Preparative thin layer chromatography

3.4 IDENTIFICATION

3.4.1 Gas chromatography-mass spectrometry (GCMS)

GCMS analysis was performed on fraction E1 using Network Gas Chromatography System (Agilent Technologies 6890) and Inert Mass Selective Detector (Agilent Technologies 5975) (70eV direct inlet) on a HP-5MS (5 % phenyl methyl siloxane) capillary column (30 m x 250 µm x 0.25 µm) initially set at 150 ºC, then programmed to 300 ºC at 5 ºC min^-1 and held for 10 minutes at 300 ºC using helium as the carrier gas. The total ion chromatogram obtained was autointegrated by chemstation and the constituents were identified by comparison with the accompanying mass-spectra database (NIST 05 Mass Prectral Library, USA) wherever possible.

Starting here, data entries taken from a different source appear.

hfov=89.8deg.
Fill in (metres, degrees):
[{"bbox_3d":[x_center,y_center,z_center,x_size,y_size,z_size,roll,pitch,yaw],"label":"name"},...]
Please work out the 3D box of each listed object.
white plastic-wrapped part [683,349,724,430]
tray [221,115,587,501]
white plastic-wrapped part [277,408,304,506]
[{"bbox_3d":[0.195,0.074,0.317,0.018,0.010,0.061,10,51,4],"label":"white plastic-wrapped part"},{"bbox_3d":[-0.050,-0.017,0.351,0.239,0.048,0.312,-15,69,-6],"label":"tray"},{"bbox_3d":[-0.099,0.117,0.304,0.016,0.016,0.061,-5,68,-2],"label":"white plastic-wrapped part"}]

3.4.2 Nuclear magnetic resonance spectroscopy (NMR)

All the NMR experiments were performed on a JEOL 400MHz NMR spectrometer that install with the JEOL Delta software. Subfractions sub4b_4 and sub4b_6 were dissolved in deuterated chloroform and ¹H, ¹³C and ¹H-¹H-COSY spectra were collected. The internal standard for ¹H NMR was TMS (δ: 0.00) and ¹³C was CDCl3 (δ: 77.00).

3.4.3 Liquid chromatography-mass spectrometry (LC/MS/MS)

LC/MS/MS analysis were carried out on subfractions sub4b_4 and sub4b_6 by using the instrument Applied Biosystems 3200Q Trap LCMS/MS with Shimadzu ultra pure liquid chromatography (UPLC) system. Full scan with MS/MS data collection was used. Positive ionization mode was set. The column that was used is Phenomenex Aqua C-18 with dimension 50.0 mm x 2.0 mm x 5.0 µM. Rapid screening was performed with 10 min run time.